Investors in Flagship Investments can take comfort that the dividends the Board makes are responsible, sustainable, and backed by investment performance and it has more than six years of Dividend coverage.
LICs for all stages of the cycle
With the ability to always pay dividends LIC investment managers can focus on investing through the cycle and look for portfolio growth, rather than feeling pressure to generate income from their portfolio to bolster the LICs dividend reserve.
Investors who favour LICs should look beyond the headline historic yield and ensure that its performance has justified and supported the Dividend payments. They should also research how sustainable future dividends may be. While markets go up over the long run there is volatility along the way and any extended declining or even flat market may see some LICs exposed for returning capital and not providing real dividends. What could compound the futility of paying unsustainable dividends is that Boards may have depleted the investment fund size just prior to the market recovery.
LICs that are holding years of reserves will be able to ensure their shareholders continue to enjoy more steady income streams through the investment cycle and the investment manager has artillery (capital) to invest into a rising market.
Setting a responsible Dividend policy
The Board of a LIC adds value by declaring the right amount of dividends. Their objective is 3-fold. First to provide shareholders with growing and reliable income streams while Secondly ensuring the strong-performing investment manager is provided with capital to deploy into the market and finally that they are not shrinking the portfolio by simply giving shareholders a dressed-up return of capital.
With this in mind, we can look at the research produced by Bell Potter LIC/ LIT analyst Hayden Nicholson to look at Yields paid by Australian Equities LICs. Readers can look across various data metrics such as Yields paid, dividend reserves, and underlying performance of a LIC to form their own opinion of whether that LICs yield (dividend) has been responsible and is sustainable through a cycle.

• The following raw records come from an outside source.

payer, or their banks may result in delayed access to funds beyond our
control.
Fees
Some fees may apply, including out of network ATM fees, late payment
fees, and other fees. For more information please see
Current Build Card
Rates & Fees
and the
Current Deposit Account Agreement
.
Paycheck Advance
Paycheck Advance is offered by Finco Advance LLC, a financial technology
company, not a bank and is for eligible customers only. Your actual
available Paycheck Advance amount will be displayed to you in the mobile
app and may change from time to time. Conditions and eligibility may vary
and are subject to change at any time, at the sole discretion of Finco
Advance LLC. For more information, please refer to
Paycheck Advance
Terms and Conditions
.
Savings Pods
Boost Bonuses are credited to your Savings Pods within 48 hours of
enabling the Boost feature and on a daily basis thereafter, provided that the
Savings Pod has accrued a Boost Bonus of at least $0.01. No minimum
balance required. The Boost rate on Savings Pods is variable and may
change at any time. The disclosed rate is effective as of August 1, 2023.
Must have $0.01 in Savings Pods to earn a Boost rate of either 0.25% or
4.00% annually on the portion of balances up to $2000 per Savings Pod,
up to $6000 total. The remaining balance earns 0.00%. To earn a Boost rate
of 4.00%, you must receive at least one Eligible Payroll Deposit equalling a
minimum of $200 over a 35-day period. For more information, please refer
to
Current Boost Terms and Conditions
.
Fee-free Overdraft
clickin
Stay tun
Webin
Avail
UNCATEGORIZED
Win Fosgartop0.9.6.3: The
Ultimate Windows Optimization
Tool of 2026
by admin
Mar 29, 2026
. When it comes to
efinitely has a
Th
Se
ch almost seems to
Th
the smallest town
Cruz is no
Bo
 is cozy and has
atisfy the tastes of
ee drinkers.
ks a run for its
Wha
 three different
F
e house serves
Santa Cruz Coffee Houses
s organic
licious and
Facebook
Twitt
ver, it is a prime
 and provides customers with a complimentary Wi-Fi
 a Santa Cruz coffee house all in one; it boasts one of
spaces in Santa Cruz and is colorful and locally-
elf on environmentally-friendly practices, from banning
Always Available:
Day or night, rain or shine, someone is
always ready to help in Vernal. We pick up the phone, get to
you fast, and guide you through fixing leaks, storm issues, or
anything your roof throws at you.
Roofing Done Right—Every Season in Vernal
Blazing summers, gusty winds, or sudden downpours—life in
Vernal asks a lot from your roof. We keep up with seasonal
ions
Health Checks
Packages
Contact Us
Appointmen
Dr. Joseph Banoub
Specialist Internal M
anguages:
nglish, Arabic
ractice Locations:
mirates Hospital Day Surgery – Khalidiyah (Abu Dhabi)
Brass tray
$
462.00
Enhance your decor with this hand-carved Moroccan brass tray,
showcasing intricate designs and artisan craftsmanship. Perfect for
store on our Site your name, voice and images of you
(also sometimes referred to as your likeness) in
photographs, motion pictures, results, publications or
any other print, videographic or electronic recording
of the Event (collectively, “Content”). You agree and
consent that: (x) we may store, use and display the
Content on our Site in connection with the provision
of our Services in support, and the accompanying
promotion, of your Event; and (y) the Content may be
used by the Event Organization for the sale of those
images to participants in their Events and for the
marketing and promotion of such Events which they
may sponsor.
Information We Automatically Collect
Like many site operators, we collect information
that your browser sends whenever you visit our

Flagship speaks from a position of Authority
Flagship Investments’ objective includes providing shareholders with continued growth in fully franked dividend income. It does this through professional, disciplined management of the investment portfolio and not charging shareholders a management fee – with the manager being remunerated only on a performance basis.
In this performance table produced by IIR, we can see that FSI is a stand-out performer in both NTA growth and Share Price return.
Extending this performance to the most current Bell Potter report dated 11 June 2021, which also looks at the 10-Year performance we see extended FSI performance and outperformance.
Flagship Investments Limited (ASX: FSI) has been a strong performer since it first listed in December 2000.
The Market recognises Flagship performance
Chart 8: Source Bell Potter. FSI Share Price and NTA growth
Considering its long-term profit that was generated by strong portfolio performance, its outperformance to the market and peers, a constant and responsible dividend, and its record high NTA and Share Price this would be of no surprise to FSI shareholders.
Positive forward sentiment
In recent investment commentaries the investment manager of the FSI portfolio Dr Manny Pohl, AM, has continued to indicate a positive sentiment towards the markets. Articles and Interviews with Dr Pohl and the investment team can be read and watched through the Flagship website and also the Investment Manager’s website.
Shareholders can have confidence in the ability of the manager to continue its strong performance and the board to deliver rewarding and responsible dividend outcomes.
Important Note and Disclaimer
This article is provided for educational purposes only and should not be considered as financial advice. Please consult professional advice before making any investment decisions.